A first-fill cask is exactly that – a cask that has been filled with whisky for the first time. If a cask has been filled with whisky at least twice, it is known as a refill cask.

A lot of Scotch whisky will first be matured in ex-bourbon whiskey casks from America. This is because they’re readily available as bourbon must be aged in new casks. That means that, once the cask has been used, it can’t be used again. They’re usually broken down and shipped to Scotland, where master coopers will reassemble them, usually with extra staves to increase their volume.

There is only one working cooperage remaining in the UK, and that is located in Speyside, as part of the Speyside Whisky Trail. I find that aptly named Speyside Cooperage fascinating, and I’m sure you will too, so keep your eyes peeled for a blog on that in the near future.

Type of Wood Used

When it comes to whisky casks, wood is not just wood. The type of wood used to make a cask can massively influence the overall quality of the whisky contained within.

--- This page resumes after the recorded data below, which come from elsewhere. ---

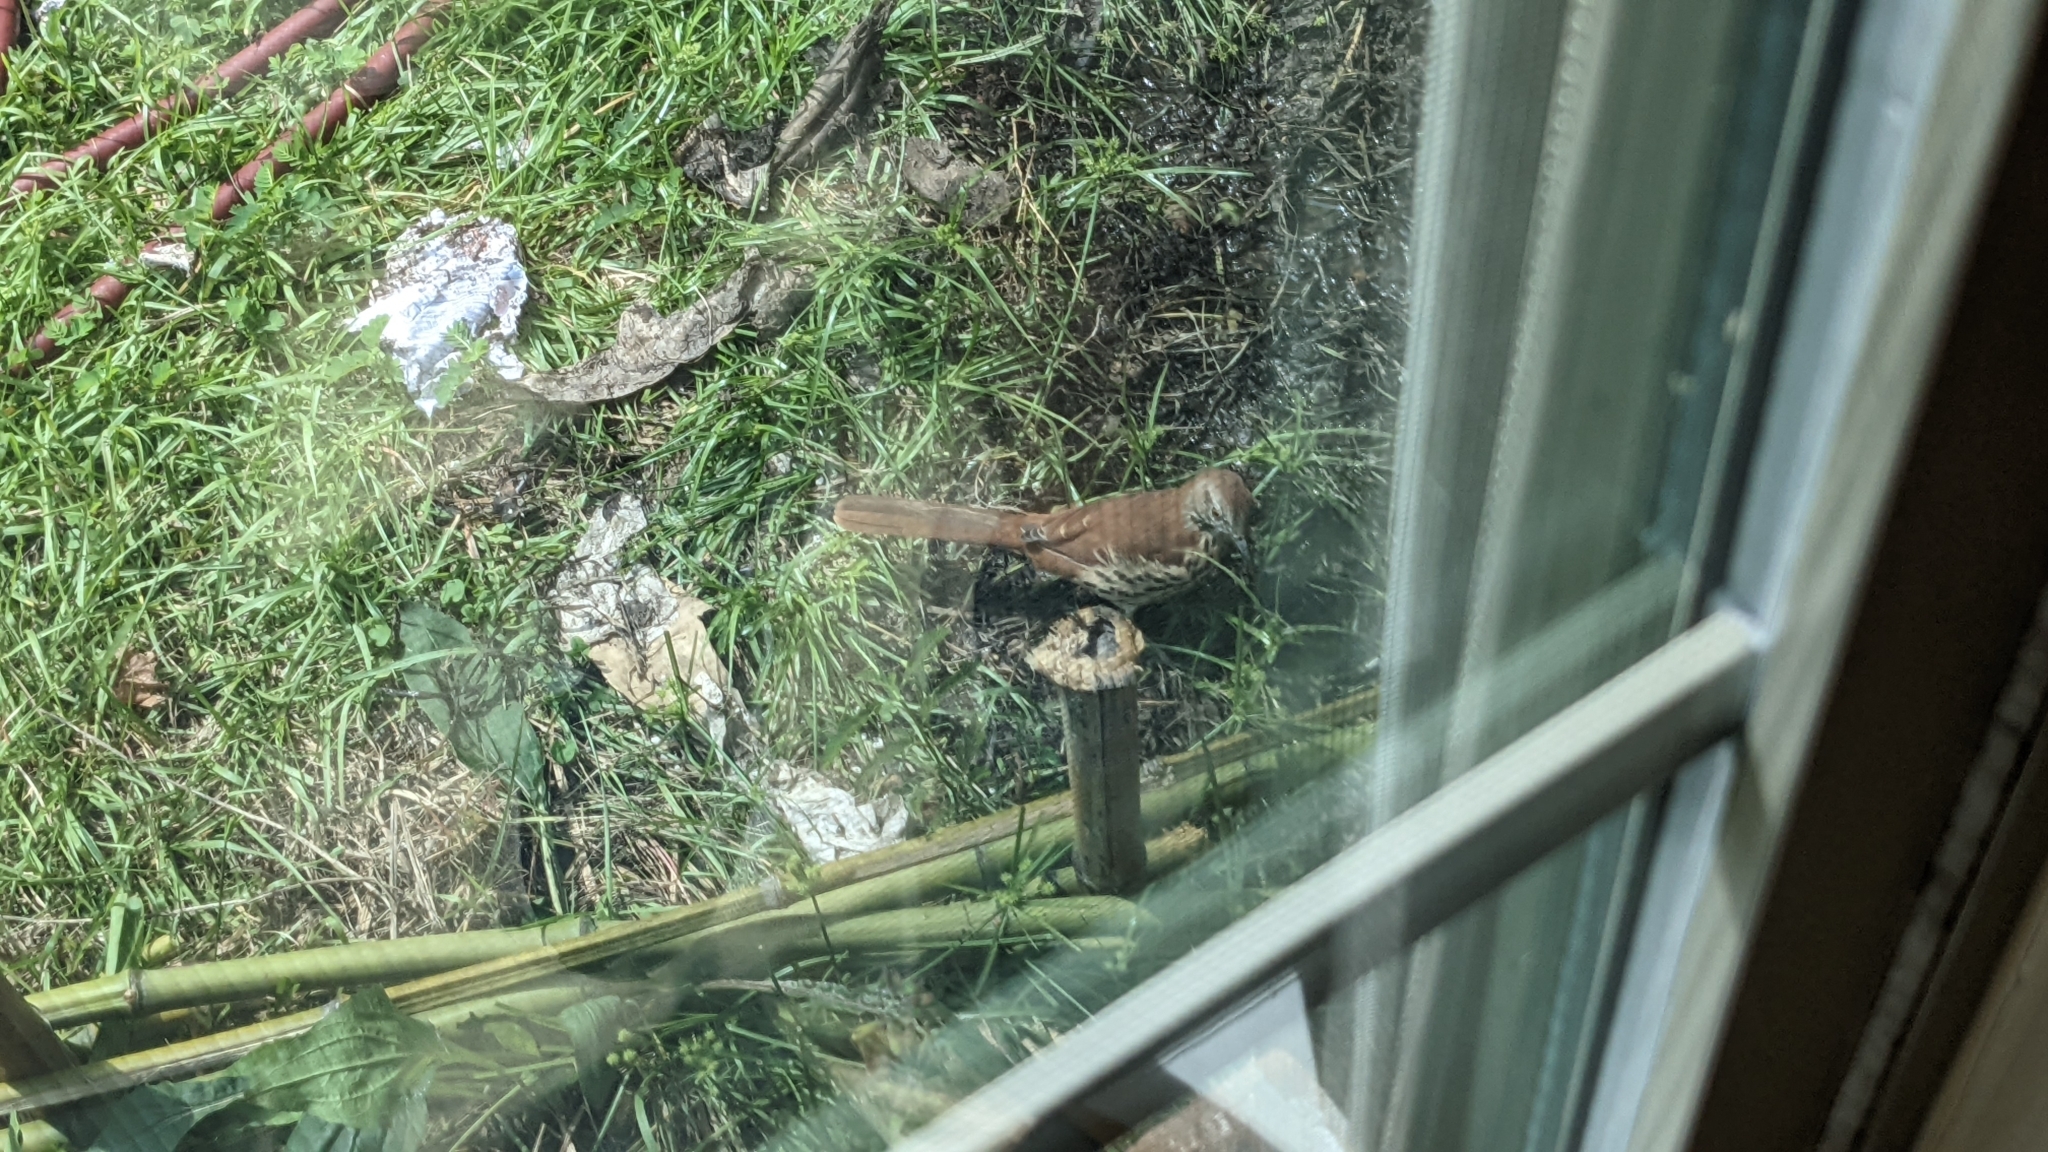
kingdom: Animalia
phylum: Chordata
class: Aves
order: Passeriformes
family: Mimidae
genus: Toxostoma
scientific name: Toxostoma rufum
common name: Brown thrasher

For Scotch whisky production however, oak is very much the wood in favour. Specifically, European oak and American oak.

European oak has more of an earthy, spicy finish to it. Therefore, whiskies with earthy and spicy notes work very well in casks made from this material. American oak however, is much milder and sweeter, especially after being charred. Speaking of which…

Charring the Casks

Finally, before I wrap things up today, I’m going to talk about the charring of the barrels. This particular aspect of whisky production isn’t talked about enough in my opinion, despite it playing such a crucial role, especially in the production of bourbon.

All whisky casks are charred. In America, by law, bourbon must be aged in first-fill American oak casks which have been charred or toasted. This process literally requires the inside of the barrels to be burnt. This is to create what is known as the ‘Maillard effect’ whereby the natural sugars found within the wood are caramelized. This helps to bring out those sweet, vanilla, nutty, and spicy notes from the oak.

Contrary to what some may tell you, charring the wood imparts very few smoky notes. It instead helps open up the wood, increase its surface area, and caramelize its sugars to help the whisky absorb more of these sweet, fruity, spicy, nutty flavours.